AI Is Making Us Wiser. Just Ask Socrates.

A recent MIT study made for splashy headlines: “Using AI makes you stupid, research finds.” Though researchers cautioned against using words like “dumb” or “stupid” in their findings, the study appeared to show that the more a person relied on AI, the less neural connectivity that person experienced.
The jury is still out on whether AI is making people dumber, but it is almost certainly making people wiser. In fact, the only people capable of using AI to the fullest must be wise.
That’s because there is a difference between intelligence and wisdom. When we speak of intelligence, we almost always refer to one’s ability to do or think of something—whether it’s solving a math problem, gaining fluency in Arabic, or having the ability to name every element in the periodic table.
AI appears to be the latest technological innovation that will reduce this type of intelligence built upon skills acquisition and information retention.

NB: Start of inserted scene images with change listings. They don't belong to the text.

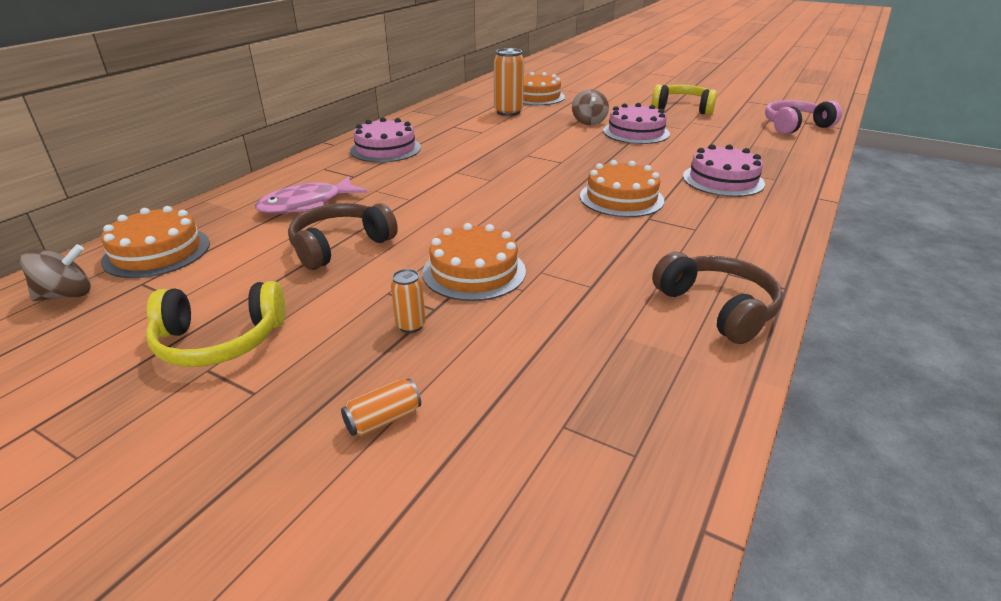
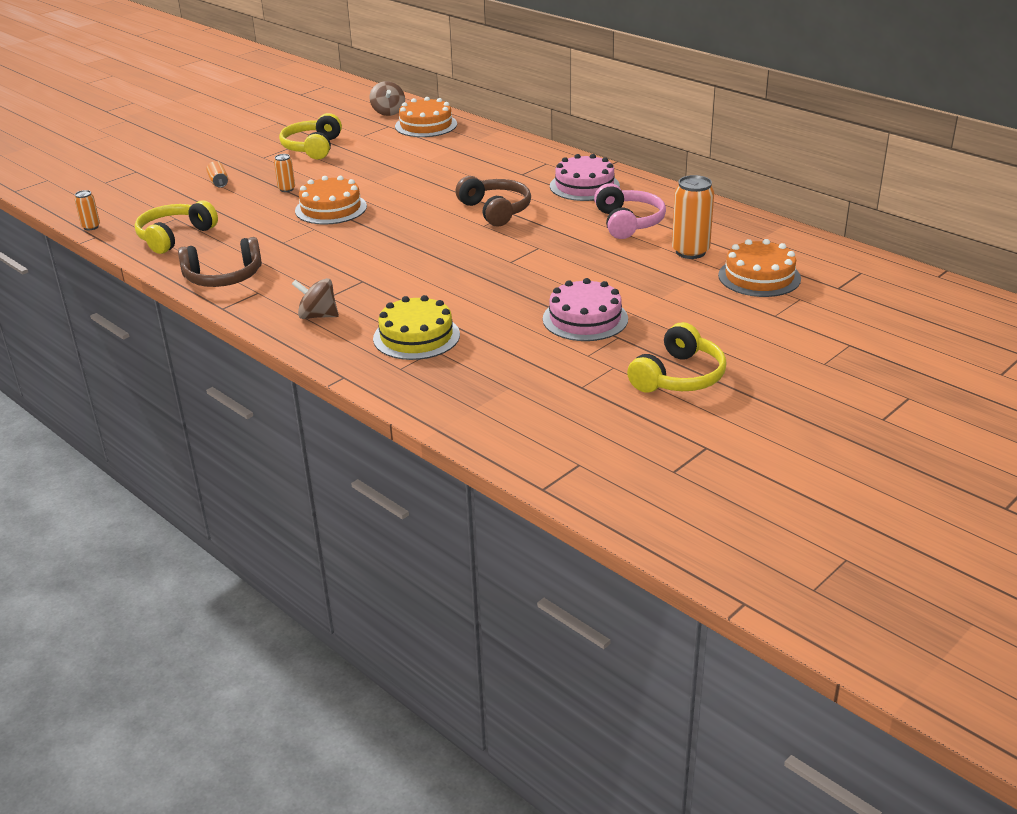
camera: 105 degrees right, 0 degrees up
(307, 204) = (472, 160): pink fish -> none
(340, 246) = (397, 171): brown headphones -> brown headphones (496, 210)
(589, 122) = (636, 296): brown spinning top -> brown spinning top (317, 316)
(621, 198) = (408, 276): orange cake -> none
(634, 400) = (174, 236): none -> yellow headphones
(666, 564) = (91, 227): none -> orange can
(723, 180) = (416, 336): pink cake -> yellow cake
(795, 126) = (565, 448): pink headphones -> pink headphones (628, 222)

Human beings learn by doing. If someone, or something, does the work for us, then we won’t learn. Just as calculators relieved us of the necessity to remember long division, Google Translate reduced the demand to remember stray foreign language vocabulary, and search engines made memorizing trivia irrelevant, generative AI will almost assuredly make us less capable of forming sustained arguments and writing them with clarity. There’s a reason why schoolchildren of the past could translate Virgil and name multiple pivotal battles in the War of 1812, while today’s kids struggle to list the original 13 colonies. After all, why learn to do what a machine can do for you with much greater speed and accuracy?
Declines in this type of intelligence are lamentable, and there are still good reasons to help young people unlock the power of their brains by tackling thorny equations and memorizing epic poetry. But where AI creates downward pressure on intelligence, it demands much greater exercise of wisdom.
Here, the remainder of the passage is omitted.